In the dark, she rolled onto her side and regarded him. It was only when her eyes traveled to his face that she realized he wasn't sleeping. His gaze cut over to hers, and then he rolled, too, until they were facing each other. It took every power in her body not to reach out and tangle her fingers up with his.

"What's up?" he asked quietly.

Zoe had to swallow convulsively before she could even consider answering the question. The dry clicks filled her ears, but she finally managed to speak. "I think you should probably go."

Wash looked like he'd been slapped, mouth slightly open, and then he pulled himself together. He'd always been strong like that, and it made her throat burn again. "But what if you need me."

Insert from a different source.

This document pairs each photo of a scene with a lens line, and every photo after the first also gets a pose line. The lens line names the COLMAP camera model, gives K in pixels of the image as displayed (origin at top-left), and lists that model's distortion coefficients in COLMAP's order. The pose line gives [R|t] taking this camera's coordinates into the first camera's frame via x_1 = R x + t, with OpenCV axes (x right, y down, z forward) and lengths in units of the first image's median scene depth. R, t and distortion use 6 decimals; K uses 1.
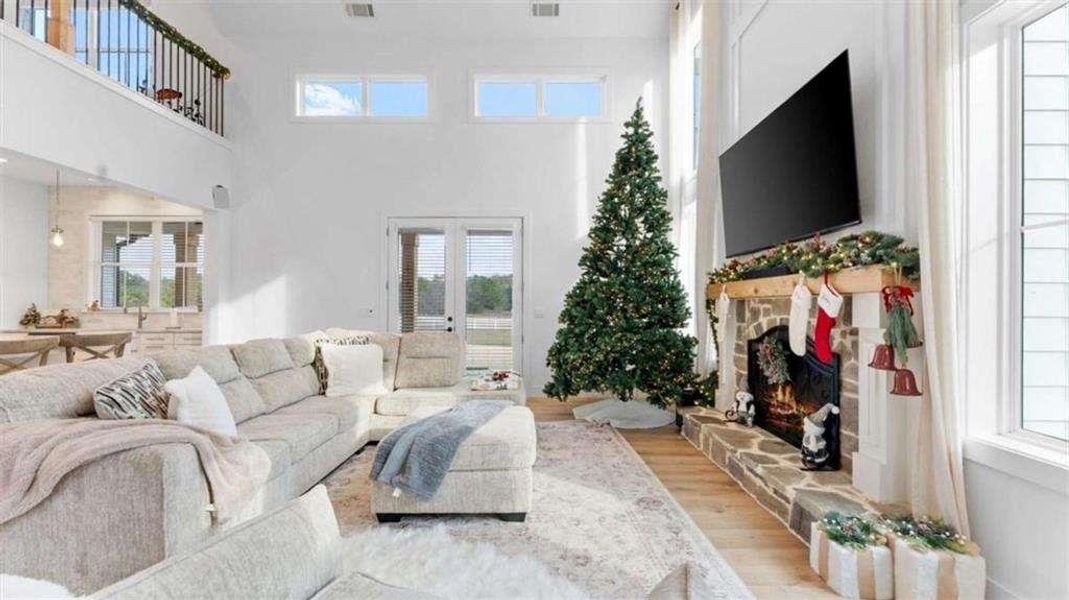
lens RADIAL K [[426.4, 0, 536.7], [0, 426.4, 303.3], [0, 0, 1]] dist [0.000537, 0.000186]
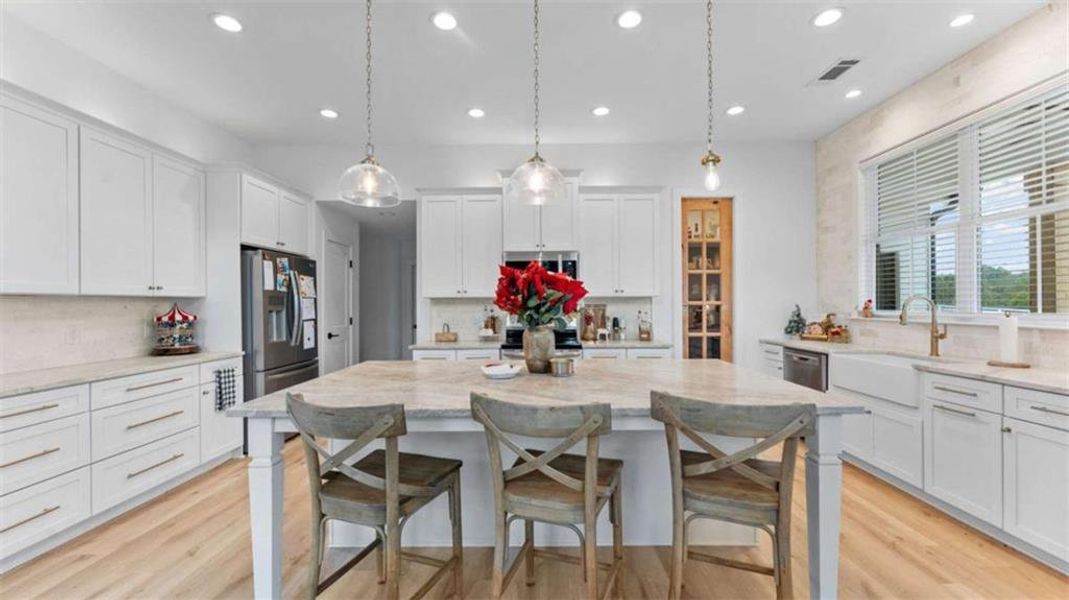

"I'll manage," she said. "And I'll see you again soon."

He pushed himself up on one elbow. She stayed where she was, looking at the space where he'd been, and did her best to keep her face resolved.

"Not too soon, I hope," he said. It pulled a tiny laugh out of her, and she darted her eyes up at him, almost embarrassed for letting it slip out. He smiled at her. "Love you. You take care of yourself, okay? I'll be waiting."

Her eyes slipped closed and she fought the flood of anger and self-pity. "Yeah," she said, face turned into the pillow. "Okay."

"Okay," he said, like that was settled. She took a deep breath, and managed to get control of herself again. And then another, and that seemed to help, even with her eyes closed.

He was silent, next to her, and then the distinct feeling of a kiss pressed between her eyes sent her heart pounding, eyes flying open.

Gone.

She put her fingers to her forehead, like she could feel the kiss. More shaken from that than anything else, and suddenly she couldn't be in her bed anymore.

Zoe wandered out into the main run of the ship, and let her feet carry her until she found herself on the bridge, staring out at the great expanse of blackness ahead of them. It was the space of a few breaths – too many, enough to have been shot in the head time and time over – before she realized Mal was sitting in the pilot's chair, watching the stars.

"It done?" he asked.

"Yessir," she said quietly.

He didn't speak for a moment, and then slowly crossed his feet the opposite way on the control panel. "You want to talk about it?"

She stared out at the sea of black. "No, sir."

Mal looked up at her, and she looked down, her hands clasped behind her. They regarded one another for a long moment, and Mal looked away first, all the things a captain and a friend left unsaid exchanged between them in that instant.